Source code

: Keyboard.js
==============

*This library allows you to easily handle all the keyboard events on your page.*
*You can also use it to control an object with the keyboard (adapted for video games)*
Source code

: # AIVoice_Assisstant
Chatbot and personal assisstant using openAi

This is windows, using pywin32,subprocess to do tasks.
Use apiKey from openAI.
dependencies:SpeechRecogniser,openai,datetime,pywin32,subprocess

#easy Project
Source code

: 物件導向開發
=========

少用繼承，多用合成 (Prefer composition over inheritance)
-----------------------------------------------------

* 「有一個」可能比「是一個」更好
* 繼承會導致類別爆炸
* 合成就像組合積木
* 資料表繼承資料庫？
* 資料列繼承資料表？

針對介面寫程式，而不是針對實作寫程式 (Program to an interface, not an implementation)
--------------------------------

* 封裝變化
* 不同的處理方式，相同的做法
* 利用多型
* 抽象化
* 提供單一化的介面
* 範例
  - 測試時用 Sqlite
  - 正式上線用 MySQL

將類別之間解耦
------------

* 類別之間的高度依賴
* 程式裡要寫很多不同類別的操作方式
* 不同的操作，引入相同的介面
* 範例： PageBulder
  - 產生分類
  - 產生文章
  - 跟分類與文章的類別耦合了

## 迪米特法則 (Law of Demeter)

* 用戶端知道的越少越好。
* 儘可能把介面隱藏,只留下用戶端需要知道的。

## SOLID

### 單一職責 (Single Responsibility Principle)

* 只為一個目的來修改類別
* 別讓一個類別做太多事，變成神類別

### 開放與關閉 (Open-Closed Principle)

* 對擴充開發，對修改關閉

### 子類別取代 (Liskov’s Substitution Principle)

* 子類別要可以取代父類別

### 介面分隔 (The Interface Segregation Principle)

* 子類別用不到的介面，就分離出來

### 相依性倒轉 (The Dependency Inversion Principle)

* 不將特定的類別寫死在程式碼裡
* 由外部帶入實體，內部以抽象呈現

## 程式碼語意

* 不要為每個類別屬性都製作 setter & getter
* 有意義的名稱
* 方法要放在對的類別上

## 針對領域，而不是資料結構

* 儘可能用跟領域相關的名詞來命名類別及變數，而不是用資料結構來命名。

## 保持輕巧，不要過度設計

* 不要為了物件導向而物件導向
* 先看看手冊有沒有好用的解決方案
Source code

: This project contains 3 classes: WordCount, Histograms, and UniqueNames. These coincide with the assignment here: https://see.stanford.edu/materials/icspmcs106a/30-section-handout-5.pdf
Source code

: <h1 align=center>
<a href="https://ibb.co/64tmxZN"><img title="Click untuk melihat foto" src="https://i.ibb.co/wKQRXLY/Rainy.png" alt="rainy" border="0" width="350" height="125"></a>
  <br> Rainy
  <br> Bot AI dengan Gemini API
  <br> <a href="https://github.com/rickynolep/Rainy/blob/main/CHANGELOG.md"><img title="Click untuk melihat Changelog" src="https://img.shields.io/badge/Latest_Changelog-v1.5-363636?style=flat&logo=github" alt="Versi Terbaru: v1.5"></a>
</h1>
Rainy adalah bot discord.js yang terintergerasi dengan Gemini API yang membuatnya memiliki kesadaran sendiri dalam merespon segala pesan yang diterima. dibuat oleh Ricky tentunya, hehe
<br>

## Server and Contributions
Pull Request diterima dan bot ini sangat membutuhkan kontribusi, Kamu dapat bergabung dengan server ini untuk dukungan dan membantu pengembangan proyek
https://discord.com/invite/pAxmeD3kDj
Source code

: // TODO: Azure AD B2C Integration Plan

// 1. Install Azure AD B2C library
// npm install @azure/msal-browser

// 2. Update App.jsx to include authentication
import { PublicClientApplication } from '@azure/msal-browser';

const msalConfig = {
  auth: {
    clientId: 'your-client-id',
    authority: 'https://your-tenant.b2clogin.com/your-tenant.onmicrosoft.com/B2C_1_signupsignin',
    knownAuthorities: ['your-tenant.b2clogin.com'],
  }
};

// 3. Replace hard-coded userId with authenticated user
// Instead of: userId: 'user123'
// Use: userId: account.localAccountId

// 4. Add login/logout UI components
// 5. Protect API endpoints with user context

:: ABOUT THIS EXERCISE ::
Return the entries above exactly as they appear.

:: THE COMPLETED TASK ::
Source code

: Keyboard.js
==============

*This library allows you to easily handle all the keyboard events on your page.*
*You can also use it to control an object with the keyboard (adapted for video games)*
Source code

: # AIVoice_Assisstant
Chatbot and personal assisstant using openAi

This is windows, using pywin32,subprocess to do tasks.
Use apiKey from openAI.
dependencies:SpeechRecogniser,openai,datetime,pywin32,subprocess

#easy Project
Source code

: 物件導向開發
=========

少用繼承，多用合成 (Prefer composition over inheritance)
-----------------------------------------------------

* 「有一個」可能比「是一個」更好
* 繼承會導致類別爆炸
* 合成就像組合積木
* 資料表繼承資料庫？
* 資料列繼承資料表？

針對介面寫程式，而不是針對實作寫程式 (Program to an interface, not an implementation)
--------------------------------

* 封裝變化
* 不同的處理方式，相同的做法
* 利用多型
* 抽象化
* 提供單一化的介面
* 範例
  - 測試時用 Sqlite
  - 正式上線用 MySQL

將類別之間解耦
------------

* 類別之間的高度依賴
* 程式裡要寫很多不同類別的操作方式
* 不同的操作，引入相同的介面
* 範例： PageBulder
  - 產生分類
  - 產生文章
  - 跟分類與文章的類別耦合了

## 迪米特法則 (Law of Demeter)

* 用戶端知道的越少越好。
* 儘可能把介面隱藏,只留下用戶端需要知道的。

## SOLID

### 單一職責 (Single Responsibility Principle)

* 只為一個目的來修改類別
* 別讓一個類別做太多事，變成神類別

### 開放與關閉 (Open-Closed Principle)

* 對擴充開發，對修改關閉

### 子類別取代 (Liskov’s Substitution Principle)

* 子類別要可以取代父類別

### 介面分隔 (The Interface Segregation Principle)

* 子類別用不到的介面，就分離出來

### 相依性倒轉 (The Dependency Inversion Principle)

* 不將特定的類別寫死在程式碼裡
* 由外部帶入實體，內部以抽象呈現

## 程式碼語意

* 不要為每個類別屬性都製作 setter & getter
* 有意義的名稱
* 方法要放在對的類別上

## 針對領域，而不是資料結構

* 儘可能用跟領域相關的名詞來命名類別及變數，而不是用資料結構來命名。

## 保持輕巧，不要過度設計

* 不要為了物件導向而物件導向
* 先看看手冊有沒有好用的解決方案
Source code

: This project contains 3 classes: WordCount, Histograms, and UniqueNames. These coincide with the assignment here: https://see.stanford.edu/materials/icspmcs106a/30-section-handout-5.pdf
Source code

: <h1 align=center>
<a href="https://ibb.co/64tmxZN"><img title="Click untuk melihat foto" src="https://i.ibb.co/wKQRXLY/Rainy.png" alt="rainy" border="0" width="350" height="125"></a>
  <br> Rainy
  <br> Bot AI dengan Gemini API
  <br> <a href="https://github.com/rickynolep/Rainy/blob/main/CHANGELOG.md"><img title="Click untuk melihat Changelog" src="https://img.shields.io/badge/Latest_Changelog-v1.5-363636?style=flat&logo=github" alt="Versi Terbaru: v1.5"></a>
</h1>
Rainy adalah bot discord.js yang terintergerasi dengan Gemini API yang membuatnya memiliki kesadaran sendiri dalam merespon segala pesan yang diterima. dibuat oleh Ricky tentunya, hehe
<br>

## Server and Contributions
Pull Request diterima dan bot ini sangat membutuhkan kontribusi, Kamu dapat bergabung dengan server ini untuk dukungan dan membantu pengembangan proyek
https://discord.com/invite/pAxmeD3kDj
Source code

: // TODO: Azure AD B2C Integration Plan

// 1. Install Azure AD B2C library
// npm install @azure/msal-browser

// 2. Update App.jsx to include authentication
import { PublicClientApplication } from '@azure/msal-browser';

const msalConfig = {
  auth: {
    clientId: 'your-client-id',
    authority: 'https://your-tenant.b2clogin.com/your-tenant.onmicrosoft.com/B2C_1_signupsignin',
    knownAuthorities: ['your-tenant.b2clogin.com'],
  }
};

// 3. Replace hard-coded userId with authenticated user
// Instead of: userId: 'user123'
// Use: userId: account.localAccountId

// 4. Add login/logout UI components
// 5. Protect API endpoints with user context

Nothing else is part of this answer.